Of course, that was before he felt his grip on power under real threat just before the 2000 general elections — when the nine-month-old MDC opposition party, led by Morgan Richard Tsvangirai, proved beyond doubt that it could vanquish Zanu PF.
In fact, the MDC won 57 of the 120 seats (with 47% of the popular vote), and Zanu PF won 63 seats and carried approximately 48% of the popular vote, at the June 2000 plebiscite saw a phenomenal, unprecedented performance by any opposition in Zimbabwe.
Haunted by nightmares of losing power, Mugabe lashed out at anyone he perceived as supporting or even bankrolling the MDC — thereby, unleashing reign of terror on the white community he had appeared to lovingly embrace.

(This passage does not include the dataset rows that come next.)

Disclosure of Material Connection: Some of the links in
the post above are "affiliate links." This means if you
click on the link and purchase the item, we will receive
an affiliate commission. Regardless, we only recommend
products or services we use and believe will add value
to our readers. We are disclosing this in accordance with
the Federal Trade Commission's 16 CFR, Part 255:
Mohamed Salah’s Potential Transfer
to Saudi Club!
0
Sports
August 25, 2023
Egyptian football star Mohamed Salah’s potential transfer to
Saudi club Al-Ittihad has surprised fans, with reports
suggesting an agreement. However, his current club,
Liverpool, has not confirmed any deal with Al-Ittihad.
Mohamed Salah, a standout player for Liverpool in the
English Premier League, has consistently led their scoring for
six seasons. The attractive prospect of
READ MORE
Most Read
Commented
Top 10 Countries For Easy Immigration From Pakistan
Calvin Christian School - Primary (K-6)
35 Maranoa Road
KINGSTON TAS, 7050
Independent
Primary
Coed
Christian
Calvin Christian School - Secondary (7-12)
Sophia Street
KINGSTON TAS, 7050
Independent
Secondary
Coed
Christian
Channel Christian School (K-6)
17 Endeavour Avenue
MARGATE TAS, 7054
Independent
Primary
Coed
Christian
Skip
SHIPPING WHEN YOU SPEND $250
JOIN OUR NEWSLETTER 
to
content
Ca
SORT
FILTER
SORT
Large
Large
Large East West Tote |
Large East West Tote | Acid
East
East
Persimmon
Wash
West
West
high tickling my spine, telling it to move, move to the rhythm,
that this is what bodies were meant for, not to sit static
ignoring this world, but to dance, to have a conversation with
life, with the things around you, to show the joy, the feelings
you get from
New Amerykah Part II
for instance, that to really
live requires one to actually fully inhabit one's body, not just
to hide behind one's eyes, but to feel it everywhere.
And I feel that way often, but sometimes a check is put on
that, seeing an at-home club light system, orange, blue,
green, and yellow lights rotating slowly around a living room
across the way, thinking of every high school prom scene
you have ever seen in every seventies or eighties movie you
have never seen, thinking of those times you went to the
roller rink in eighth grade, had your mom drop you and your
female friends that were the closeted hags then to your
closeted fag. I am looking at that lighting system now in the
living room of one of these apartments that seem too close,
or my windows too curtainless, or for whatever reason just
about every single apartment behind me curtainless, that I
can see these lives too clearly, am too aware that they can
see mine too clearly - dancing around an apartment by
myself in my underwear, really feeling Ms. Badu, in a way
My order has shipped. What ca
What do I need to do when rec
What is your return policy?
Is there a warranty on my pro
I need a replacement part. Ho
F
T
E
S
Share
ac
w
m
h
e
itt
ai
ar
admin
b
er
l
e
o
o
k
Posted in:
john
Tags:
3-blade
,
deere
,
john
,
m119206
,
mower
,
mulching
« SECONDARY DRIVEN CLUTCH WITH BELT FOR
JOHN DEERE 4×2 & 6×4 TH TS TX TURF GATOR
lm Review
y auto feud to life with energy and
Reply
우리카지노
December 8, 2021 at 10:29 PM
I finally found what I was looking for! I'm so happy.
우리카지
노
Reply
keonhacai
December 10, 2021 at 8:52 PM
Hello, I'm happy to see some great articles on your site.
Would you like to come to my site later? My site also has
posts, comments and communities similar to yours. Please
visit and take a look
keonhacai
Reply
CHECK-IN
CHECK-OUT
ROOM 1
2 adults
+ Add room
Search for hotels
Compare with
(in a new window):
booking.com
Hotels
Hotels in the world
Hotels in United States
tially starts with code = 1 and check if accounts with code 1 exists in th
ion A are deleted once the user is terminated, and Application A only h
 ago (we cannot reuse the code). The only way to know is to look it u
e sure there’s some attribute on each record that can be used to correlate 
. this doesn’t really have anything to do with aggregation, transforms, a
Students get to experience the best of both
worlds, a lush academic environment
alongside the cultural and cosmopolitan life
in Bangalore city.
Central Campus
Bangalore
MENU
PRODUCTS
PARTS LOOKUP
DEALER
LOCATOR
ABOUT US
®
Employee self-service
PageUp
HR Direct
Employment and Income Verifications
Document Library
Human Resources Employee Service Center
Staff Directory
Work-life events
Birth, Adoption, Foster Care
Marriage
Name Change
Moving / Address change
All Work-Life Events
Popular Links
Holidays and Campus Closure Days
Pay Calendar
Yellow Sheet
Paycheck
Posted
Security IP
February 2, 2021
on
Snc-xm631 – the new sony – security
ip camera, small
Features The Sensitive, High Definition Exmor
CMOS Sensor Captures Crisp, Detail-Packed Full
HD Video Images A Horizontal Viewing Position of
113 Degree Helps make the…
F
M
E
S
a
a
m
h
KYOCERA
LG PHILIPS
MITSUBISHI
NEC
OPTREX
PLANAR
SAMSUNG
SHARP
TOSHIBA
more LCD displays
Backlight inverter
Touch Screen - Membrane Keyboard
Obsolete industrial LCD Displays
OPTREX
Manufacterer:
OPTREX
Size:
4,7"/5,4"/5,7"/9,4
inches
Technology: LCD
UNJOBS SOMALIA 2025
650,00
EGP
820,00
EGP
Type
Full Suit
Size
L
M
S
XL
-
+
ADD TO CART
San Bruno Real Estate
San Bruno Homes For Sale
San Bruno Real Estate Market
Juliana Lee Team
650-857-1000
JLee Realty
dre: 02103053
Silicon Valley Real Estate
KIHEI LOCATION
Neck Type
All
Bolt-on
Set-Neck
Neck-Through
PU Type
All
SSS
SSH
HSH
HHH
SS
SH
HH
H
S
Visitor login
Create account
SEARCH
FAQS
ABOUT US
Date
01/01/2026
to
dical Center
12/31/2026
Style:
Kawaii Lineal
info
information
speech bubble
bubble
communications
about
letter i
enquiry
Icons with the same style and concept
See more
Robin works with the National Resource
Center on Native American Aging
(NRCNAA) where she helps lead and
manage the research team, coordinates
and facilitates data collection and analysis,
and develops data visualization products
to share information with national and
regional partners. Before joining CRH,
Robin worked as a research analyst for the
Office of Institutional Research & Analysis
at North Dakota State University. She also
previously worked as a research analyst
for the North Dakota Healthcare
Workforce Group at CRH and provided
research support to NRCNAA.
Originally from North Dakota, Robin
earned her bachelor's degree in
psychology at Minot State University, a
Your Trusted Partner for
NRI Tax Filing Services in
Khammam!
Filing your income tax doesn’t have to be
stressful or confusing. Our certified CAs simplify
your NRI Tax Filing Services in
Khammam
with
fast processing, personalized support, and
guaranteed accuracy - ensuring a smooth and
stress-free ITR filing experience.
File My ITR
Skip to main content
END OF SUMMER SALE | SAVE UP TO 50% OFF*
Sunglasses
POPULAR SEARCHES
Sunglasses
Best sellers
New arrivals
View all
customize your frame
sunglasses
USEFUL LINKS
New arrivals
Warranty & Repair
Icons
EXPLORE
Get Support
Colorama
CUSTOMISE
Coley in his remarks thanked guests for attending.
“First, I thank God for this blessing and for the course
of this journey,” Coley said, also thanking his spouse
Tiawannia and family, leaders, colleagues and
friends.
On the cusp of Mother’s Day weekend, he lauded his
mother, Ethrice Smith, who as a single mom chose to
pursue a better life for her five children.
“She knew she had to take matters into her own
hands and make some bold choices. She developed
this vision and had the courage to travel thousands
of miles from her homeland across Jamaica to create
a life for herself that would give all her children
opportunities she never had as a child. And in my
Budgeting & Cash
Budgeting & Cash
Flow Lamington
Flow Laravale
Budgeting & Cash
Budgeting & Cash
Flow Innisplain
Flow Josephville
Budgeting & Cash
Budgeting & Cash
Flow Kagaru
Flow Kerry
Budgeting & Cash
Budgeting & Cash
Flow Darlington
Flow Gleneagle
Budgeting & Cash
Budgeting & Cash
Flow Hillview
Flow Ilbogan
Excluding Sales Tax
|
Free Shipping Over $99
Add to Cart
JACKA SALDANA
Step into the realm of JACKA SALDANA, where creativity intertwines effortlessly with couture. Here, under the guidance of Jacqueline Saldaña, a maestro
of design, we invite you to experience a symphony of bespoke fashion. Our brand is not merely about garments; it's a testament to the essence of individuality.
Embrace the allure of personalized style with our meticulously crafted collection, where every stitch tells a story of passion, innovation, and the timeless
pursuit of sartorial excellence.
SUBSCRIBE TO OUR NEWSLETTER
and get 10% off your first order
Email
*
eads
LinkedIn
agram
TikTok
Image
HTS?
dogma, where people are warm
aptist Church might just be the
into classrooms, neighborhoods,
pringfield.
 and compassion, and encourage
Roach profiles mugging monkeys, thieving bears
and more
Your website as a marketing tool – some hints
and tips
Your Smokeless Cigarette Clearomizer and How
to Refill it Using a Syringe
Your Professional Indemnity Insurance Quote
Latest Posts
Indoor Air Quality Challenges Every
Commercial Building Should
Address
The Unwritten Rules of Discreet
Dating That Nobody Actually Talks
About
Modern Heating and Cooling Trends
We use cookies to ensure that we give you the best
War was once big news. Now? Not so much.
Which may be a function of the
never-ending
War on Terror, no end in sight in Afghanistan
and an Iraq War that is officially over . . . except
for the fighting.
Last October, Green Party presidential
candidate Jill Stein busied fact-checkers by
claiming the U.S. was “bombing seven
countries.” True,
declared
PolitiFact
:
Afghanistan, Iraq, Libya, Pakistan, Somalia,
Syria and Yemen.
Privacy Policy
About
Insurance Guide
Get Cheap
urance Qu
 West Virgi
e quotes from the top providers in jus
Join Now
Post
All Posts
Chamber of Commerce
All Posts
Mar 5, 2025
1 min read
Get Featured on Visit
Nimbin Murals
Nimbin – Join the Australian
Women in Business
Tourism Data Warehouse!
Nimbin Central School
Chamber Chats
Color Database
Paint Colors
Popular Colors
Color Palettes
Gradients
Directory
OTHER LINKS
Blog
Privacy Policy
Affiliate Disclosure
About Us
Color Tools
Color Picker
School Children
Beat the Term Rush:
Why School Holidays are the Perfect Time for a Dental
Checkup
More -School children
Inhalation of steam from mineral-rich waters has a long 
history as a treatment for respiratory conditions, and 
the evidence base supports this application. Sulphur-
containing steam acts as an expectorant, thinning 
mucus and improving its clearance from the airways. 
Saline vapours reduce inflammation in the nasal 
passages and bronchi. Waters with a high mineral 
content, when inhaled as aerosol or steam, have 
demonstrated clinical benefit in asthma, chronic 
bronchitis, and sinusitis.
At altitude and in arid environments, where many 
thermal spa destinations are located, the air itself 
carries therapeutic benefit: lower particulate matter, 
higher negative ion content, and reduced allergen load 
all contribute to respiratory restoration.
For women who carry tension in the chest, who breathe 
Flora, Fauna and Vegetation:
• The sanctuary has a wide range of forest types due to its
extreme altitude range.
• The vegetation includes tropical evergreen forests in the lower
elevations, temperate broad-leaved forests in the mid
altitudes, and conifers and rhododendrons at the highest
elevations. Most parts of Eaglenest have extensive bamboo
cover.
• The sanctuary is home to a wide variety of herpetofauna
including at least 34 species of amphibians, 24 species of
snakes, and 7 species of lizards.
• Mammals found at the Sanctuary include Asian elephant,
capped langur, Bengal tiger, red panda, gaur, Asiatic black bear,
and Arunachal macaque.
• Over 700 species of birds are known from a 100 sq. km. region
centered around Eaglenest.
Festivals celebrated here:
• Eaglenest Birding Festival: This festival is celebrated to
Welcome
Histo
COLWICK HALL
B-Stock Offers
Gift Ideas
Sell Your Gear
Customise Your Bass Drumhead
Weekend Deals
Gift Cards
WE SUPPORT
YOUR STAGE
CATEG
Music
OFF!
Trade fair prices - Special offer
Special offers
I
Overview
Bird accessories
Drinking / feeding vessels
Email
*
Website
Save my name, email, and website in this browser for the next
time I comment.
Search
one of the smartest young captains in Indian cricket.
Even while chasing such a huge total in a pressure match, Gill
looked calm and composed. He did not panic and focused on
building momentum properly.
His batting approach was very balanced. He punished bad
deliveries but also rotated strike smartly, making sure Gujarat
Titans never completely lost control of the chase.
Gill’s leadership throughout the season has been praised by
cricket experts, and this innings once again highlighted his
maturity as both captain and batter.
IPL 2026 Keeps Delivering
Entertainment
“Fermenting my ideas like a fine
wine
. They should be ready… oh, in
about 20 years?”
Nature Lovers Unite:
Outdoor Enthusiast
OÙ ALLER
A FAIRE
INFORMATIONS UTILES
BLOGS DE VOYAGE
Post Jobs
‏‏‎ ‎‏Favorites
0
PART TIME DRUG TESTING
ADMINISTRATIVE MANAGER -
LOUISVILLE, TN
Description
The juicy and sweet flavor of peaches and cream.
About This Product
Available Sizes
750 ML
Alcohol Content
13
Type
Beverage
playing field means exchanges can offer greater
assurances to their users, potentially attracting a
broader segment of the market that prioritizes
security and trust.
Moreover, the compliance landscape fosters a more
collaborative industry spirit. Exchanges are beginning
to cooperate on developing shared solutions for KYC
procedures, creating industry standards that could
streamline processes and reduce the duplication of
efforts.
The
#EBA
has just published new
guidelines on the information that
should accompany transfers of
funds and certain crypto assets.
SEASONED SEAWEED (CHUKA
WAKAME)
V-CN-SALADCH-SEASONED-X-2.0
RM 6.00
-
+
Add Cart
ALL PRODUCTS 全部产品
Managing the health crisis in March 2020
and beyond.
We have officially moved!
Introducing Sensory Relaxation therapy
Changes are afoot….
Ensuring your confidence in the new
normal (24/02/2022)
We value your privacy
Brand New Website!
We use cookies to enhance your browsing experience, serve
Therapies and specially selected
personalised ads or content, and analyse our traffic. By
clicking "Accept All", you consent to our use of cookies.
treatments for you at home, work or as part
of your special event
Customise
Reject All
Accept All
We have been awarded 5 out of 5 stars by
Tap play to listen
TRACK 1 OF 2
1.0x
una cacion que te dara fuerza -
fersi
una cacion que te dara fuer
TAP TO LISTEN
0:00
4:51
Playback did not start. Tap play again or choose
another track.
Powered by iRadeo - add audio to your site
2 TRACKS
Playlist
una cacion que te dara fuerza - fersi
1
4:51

Suddenly, the ploughshares were swiftly turned into guns!
The white community was declared enemy number one.
At that time, I recall wondering if Mugabe's so-called vows of reconciliation and love were a huge sham — motivated by the belief that the community was not a serious threat to his grip on power.
This is the same scenario we still see today — long after Mugabe's ousting from office, ironically by his own comrades in November 2017 — with the apparent closeness and friendship between his successor Emmerson Mnangagwa and some small politically-insignificant parties, collectively calling themselves Polad (Political Actors Dialogue).
I am sure all Zimbabweans are aware that this lovey-dovey relationship is purely because Mnangagwa and Zanu PF do not feel even remotely threatened by such puny parties as MDC (no longer the same party of Tsvangirai), NCA, or by whatever names others are known.
Yet, he cannot stand the sight, or even mention of CCC, Nelson Chamisa, Tendai Biti, or Job Sikhala — whom, I am quite convinced, keep him awake all night — in terror or scheming how to make their lives hell on earth.
That is how African leaders generally behave.
It is all smiles and cordial handshakes when all is well, safe and comfortable for the incumbent — let us not forget the ANC holds 230 seats in South Africa's Parliament, while its closest rival DA, and EFF have 84 and 44, respectively.
Let, there be a real threat on his hold on power, and all hell breaks loose. He quickly transforms from a cuddly teddy bear to a ferocious grizzly bear.
I strongly believe that should Malema pose a genuine threat to Ramaphosa or the ANC party — the script will be totally different from what we enviously observed in Lesotho.